After several weeks, the world continues to watch in horror as the war rages on. As the atrocities mount, countries are finding new ways to respond with punitive sanctions. And, like many things in the web-like global economy, there are downstream impacts and unintended consequences of the necessary decisions made by world leaders.
Unfortunately, consumers can expect to see ongoing extreme variability in pricing and availability of goods, especially within Europe. If Russia goes on the offensive in response to the sanctions by cutting the energy supply, there will be major long-term consequences, even if the war were to end shortly after.
Thankfully, the initial impacts and disruptions have settled as companies have made long-term decisions to source or distribute products and materials through alternative partners or channels. Niche commodities cause concern, but on the whole, companies have been able to keep manufacturing and distribution lines running as needed.
When the war first broke out, FourKites identified three indicators to watch -- Asia-to-Europe shipments, trucking routes and availability of drivers and the cost of fuel. Since then, the Coronavirus disease (COVID-19) outbreaks and shutdowns in China have made Asian shipments all the more volatile. FourKites data shows that the seven-day average for ocean shipment volume through the Port of Shanghai is down 26% compared to March 12, the day before lockdowns began in Shenzhen and partial lockdowns began in Shanghai.
Meanwhile, diesel prices are up 28% in the United States since the war began and have risen by similar levels worldwide, per the U.S. Energy Information Administration. As expected, the truck driver shortage in Europe is also being made worse by the war.
What the data shows
A few trends have emerged as FourKites started tracking the impacts of the Russia-Ukraine conflict each week. Most obviously, imports to Russia and Ukraine have plummeted by 54% and 76%, respectively, compared to pre-war volumes. However, shippers are possibly diverting goods to nearby countries to avoid the conflict, with the seven-day average delivery volume to bordering countries up 50% compared to Feb. 21.
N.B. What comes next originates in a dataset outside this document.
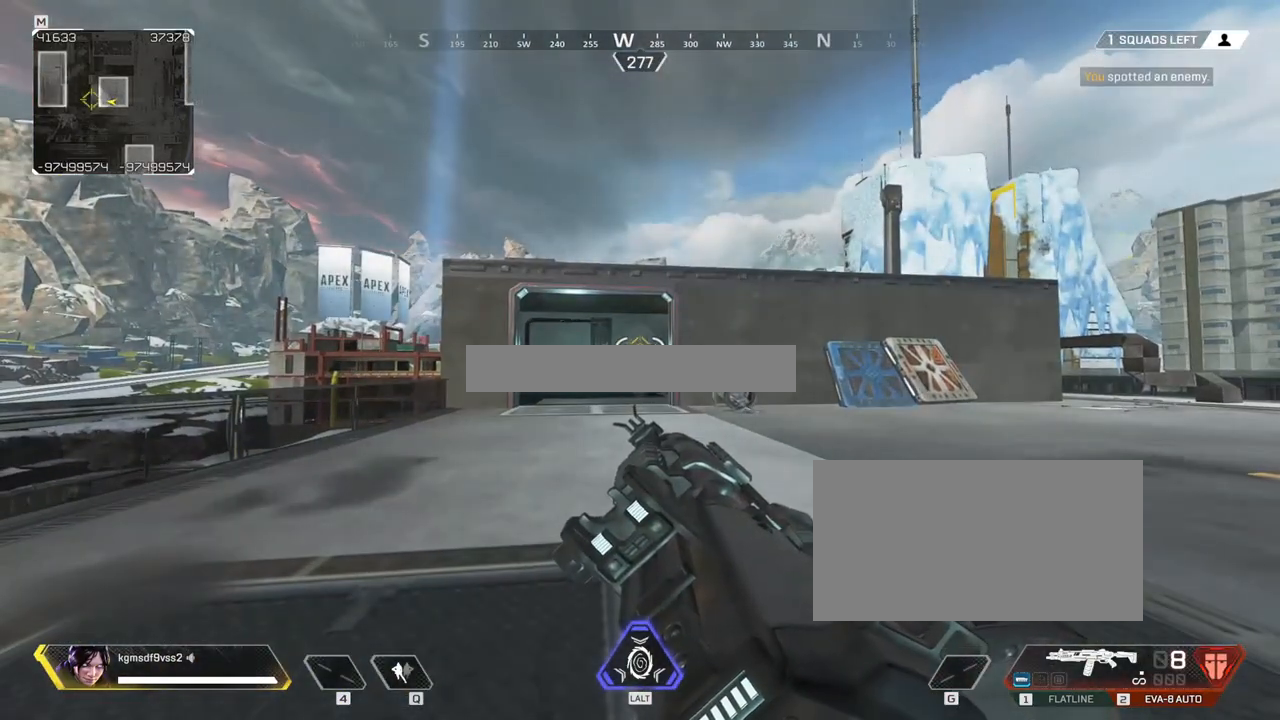
{"keys": ["a", "d"], "mouse": [], "events": [[117, "d", "down"], [300, "ctrl", "up"], [383, "ctrl", "down"], [483, "a", "down"], [483, "ctrl", "up"]]}
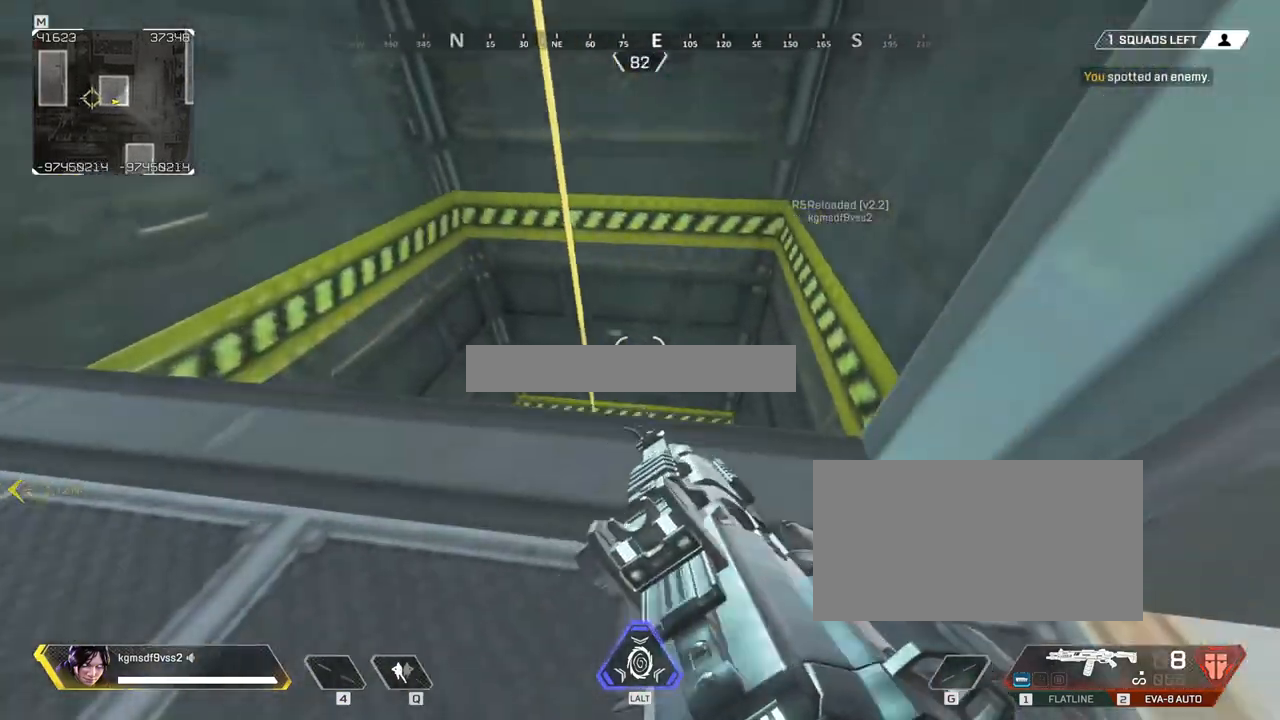
{"keys": ["d"], "mouse": [], "events": [[33, "d", "up"], [267, "mouse_left", "down"], [367, "mouse_left", "up"], [467, "a", "up"], [467, "d", "down"]]}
Perhaps the greatest ripple effect has been delays at European ports. Ocean dwell time for European exports is increasing, driven primarily by Northern Europe, where dwell times are up 45% week-over-week and up 40% in total compared to mid-February. Notably, FourKites has seen dwell times for consumer packaged goods (CPG) and food and beverage products increase over the past week, up 35% week-over-week and up 53% in total since mid-February. While these delays create undesirable snags and snarls in global supply chains, their magnitude has not been above and beyond what we see with other disruptions like weather events or COVID-19.
As the war progresses, additional regions and products are being impacted, with increased monitoring of any bullwhip effect that higher dwell times and volatile prices may cause.
And though the threat of banning Russian coal and oil is significant, the proposal to “ban most Russian and Belarusian ships and trucks from entering the bloc” also caught our attention
While it’s hard to predict the future, expect more supply chain chaos for months to come.